The biggest problem with this system is that it detracts from the main goal of college: to get an education. Until recently, this is what I thought was the main goal. For the most part, this goal has remained unchanged. What has changed is the type of education students are receiving.
The Bill & Melinda Gates Foundation also believes that the education system in America needs some type of reform. From high schools not properly preparing students for college to universities failing to make the future leaders of the world, education needs to change to cater to each individual’s strengths and weaknesses.
As the job market becomes more competitive, companies are no longer looking to hire just “smart” people. Your diploma’s primary goal is not to show that you have mastered a certain subject. What your diploma does is show others that you have the ability to learn. From here, the employers know that they can teach you what you need to know to perform the job.
In today’s curriculum, every graduating student participates in many group projects. This is something else that your diploma signifies: that you have the ability to work with others. The problems faced in today’s world are more complex than before. They cannot be solved by just one person. Collaboration is a vital part of joining the workforce.
The part of education that is missing today is the part that enforces learning for the sake of learning. I am speaking about the part that has students trying new things, exploring new ideas and questioning new concepts without it being done for a grade.
As a student in the quarter system, the pace of each class is very quick. We rarely have enough time to finish all of the required work, let alone any supplemental work to enhance learning. As much as I would love to derive mathematical proofs for learned concepts or read additional novels written by authors covered in class, there is not enough time.
The only way to combat this problem is to lessen the amount of required work in the classes. This may seem like a counter intuitive move, and for some students, it may be detrimental. This type of policy would only benefit the students that are in college with the intention to learn. It will be a waste for all of those on a four- to five-year vacation paid by their parents. The kids who do not go to class because attendance is not checked are the ones that will ultimately fail. Even after entering the workforce, the results will be the same.

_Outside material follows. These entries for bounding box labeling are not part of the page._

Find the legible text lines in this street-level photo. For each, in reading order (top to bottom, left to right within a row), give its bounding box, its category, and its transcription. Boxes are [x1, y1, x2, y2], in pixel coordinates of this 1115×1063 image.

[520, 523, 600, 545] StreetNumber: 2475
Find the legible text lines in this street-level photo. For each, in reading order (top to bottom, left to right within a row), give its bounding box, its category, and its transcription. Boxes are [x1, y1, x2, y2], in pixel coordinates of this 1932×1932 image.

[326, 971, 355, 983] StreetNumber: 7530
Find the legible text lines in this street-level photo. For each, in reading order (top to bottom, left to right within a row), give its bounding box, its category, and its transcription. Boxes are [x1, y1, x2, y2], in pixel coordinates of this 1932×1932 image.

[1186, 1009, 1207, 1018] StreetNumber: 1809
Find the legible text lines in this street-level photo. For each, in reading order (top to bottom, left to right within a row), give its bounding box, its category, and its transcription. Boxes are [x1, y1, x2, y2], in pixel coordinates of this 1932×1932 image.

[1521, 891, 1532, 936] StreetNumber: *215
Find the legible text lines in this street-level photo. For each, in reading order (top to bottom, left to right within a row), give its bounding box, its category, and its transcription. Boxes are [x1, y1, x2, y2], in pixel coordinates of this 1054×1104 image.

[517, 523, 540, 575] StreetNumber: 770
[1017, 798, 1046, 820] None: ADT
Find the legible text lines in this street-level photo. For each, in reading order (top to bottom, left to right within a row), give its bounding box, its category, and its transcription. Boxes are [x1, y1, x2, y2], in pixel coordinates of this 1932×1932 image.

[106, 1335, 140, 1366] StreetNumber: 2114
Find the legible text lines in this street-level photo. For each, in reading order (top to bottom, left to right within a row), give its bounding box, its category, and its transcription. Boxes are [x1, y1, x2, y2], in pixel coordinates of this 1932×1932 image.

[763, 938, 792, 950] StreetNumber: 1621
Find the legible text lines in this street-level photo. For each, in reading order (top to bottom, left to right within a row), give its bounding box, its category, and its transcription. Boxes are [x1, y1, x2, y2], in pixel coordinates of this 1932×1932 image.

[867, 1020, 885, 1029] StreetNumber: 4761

In this new methodology of teaching, a professor would hand out a syllabus with the topics to be covered in the class; this remains unchanged. In each class, the professor would go over what students should be learning. However, it would be up to the student to decide how to go about learning it. The professor would give examples and advice on how to go about learning, but none of it would be required.
At the end of the term, each student would hand in a final report with everything he or she has done. Professors could even require students to submit proof of all of the experiments they have done, or books they have read.
With the cost of higher education continually rising, students are taking out more loans than ever to help fund their college tuition. Once they graduate, many students are finding that they did not receive the education that they had anticipated. A degree students could customize to their own liking would keep students motivated and focused.
I believe an independent study program would be a great benefit to this generation of students. Since this type of schooling is not for everyone, only the most motivated would truly appreciate it. It may not be possible to completely change the current education system, but incorporating aspects that allow students to learn at their own pace is the next step.
While administering tests cannot be avoided, their overall importance can be altered. Ideally, a test can be passed once one fully understands the material. Instead, students are finding out in the current method that tests can be passed by selectively studying the “right” material and not retaining anything else.
A curriculum that judges students more directly on what they learn rather than on tests would help them receive a fuller education.